This repository contains the source code for the paper: ConsRec: Denoising Sequential Recommendation through User-Consistent Preference Modeling.
ConsRec addresses the challenge of noisy data in sequential recommendation by constructing a user-interacted item graph. It leverages item similarities derived from their text representations to extract the maximum connected subgraph, effectively denoising the items a user has interacted with.

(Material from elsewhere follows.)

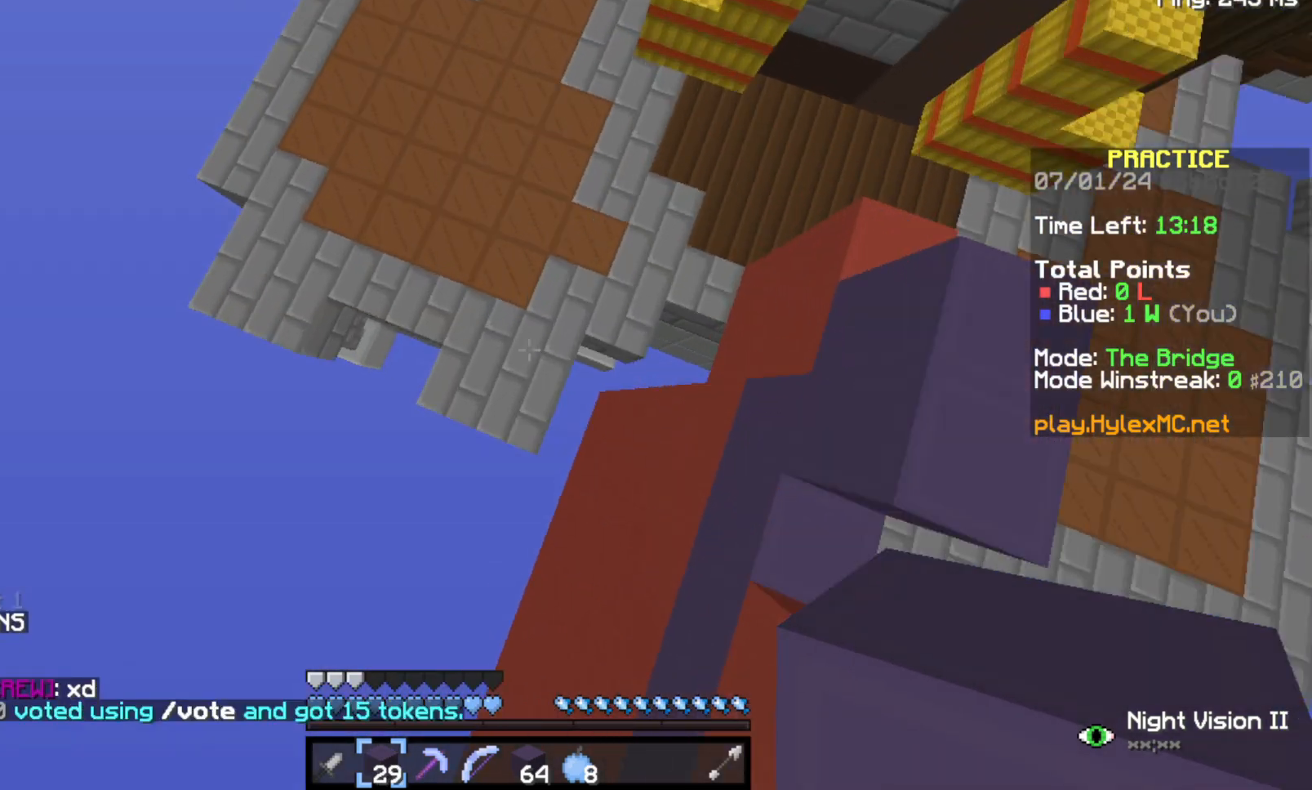
{"keys": ["space", "w"], "events": []}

ConsRec demonstrates strong generalization capabilities by enhancing both item ID-based and text-based recommendation models.
Install the following packages using Pip or Conda under this environment.
python >= 3.8
torch == 1.12.1
recbole == 1.2.0
datasets == 3.1.0
transformers == 4.22.2
sentencepiece == 0.2.0
faiss-cpu == 1.8.0.post1
scikit-learn >= 1.1.2
numpy >= 1.17.2
pandas >= 1.0.0
tqdm
jsonlines
networkx
Refer to https://github.com/OpenMatch/OpenMatch for detailed instructions.

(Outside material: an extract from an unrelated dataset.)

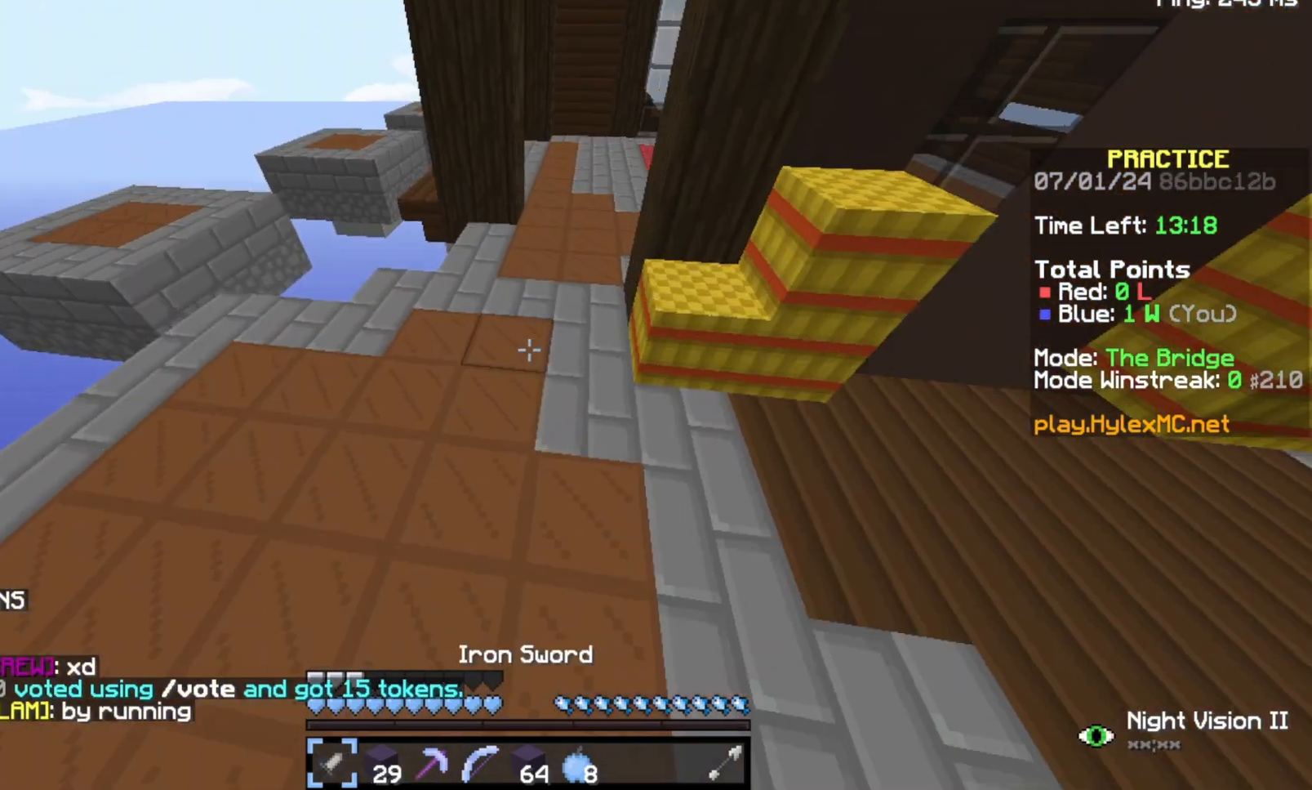
{"keys": ["space", "w"], "events": []}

git clone https://github.com/OpenMatch/OpenMatch.git
cd OpenMatch
pip install -e .
Download pretrained T5 weights from Hugging Face.
git lfs install
git clone https://huggingface.co/google-t5/t5-base
Note: Ensure that git lfs
is properly installed. You may need to run git lfs install
before cloning the T5 weights.
This section provides a step-by-step guide to reproduce the ConsRec results.

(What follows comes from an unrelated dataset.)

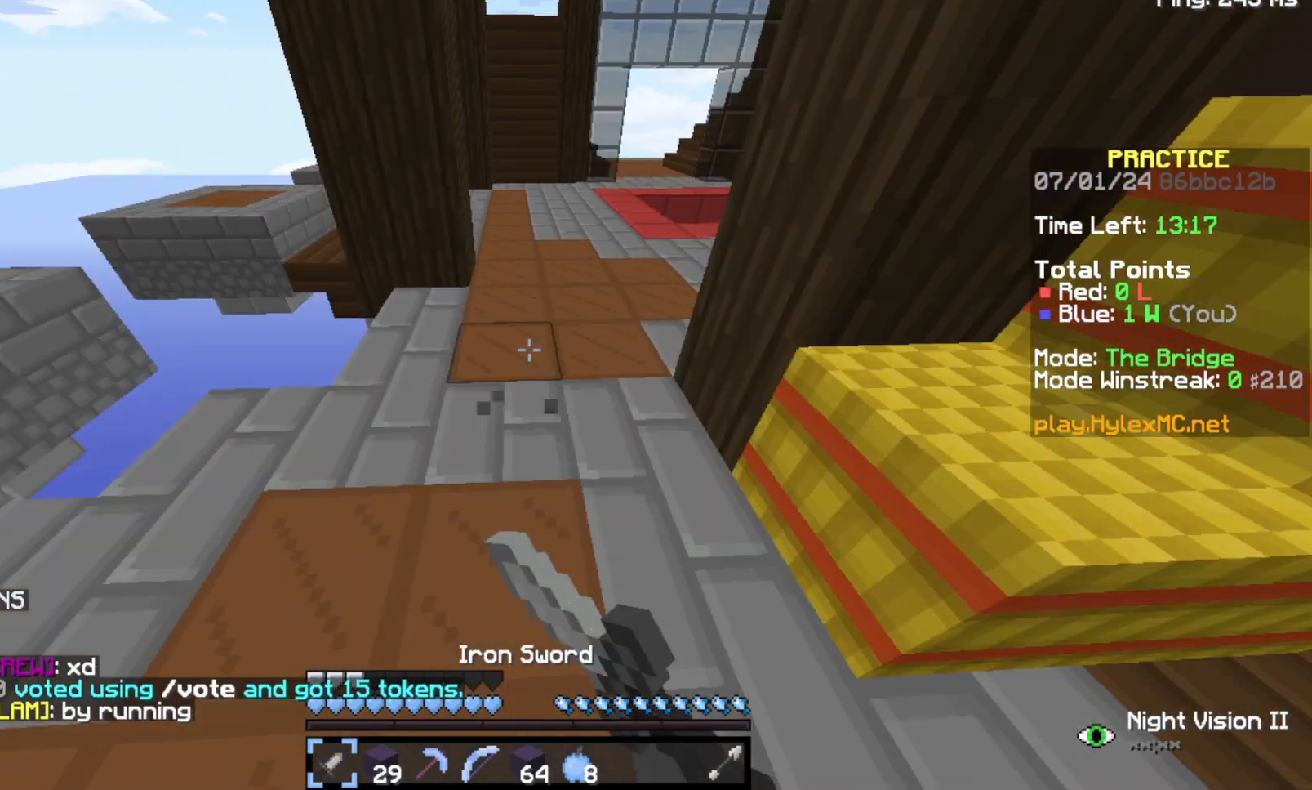
{"keys": ["space", "w"], "events": []}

Warning: The model pre-training and fine-tuning process requires a lot of GPU resources, and the embedding vectors also take up a lot of space. Please make sure you have sufficient GPU resources and hard disk storage space.
We utilize the Amazon Product 2014 and Yelp 2020 datasets. Download the original data from:
The following example uses the Amazon Beauty dataset.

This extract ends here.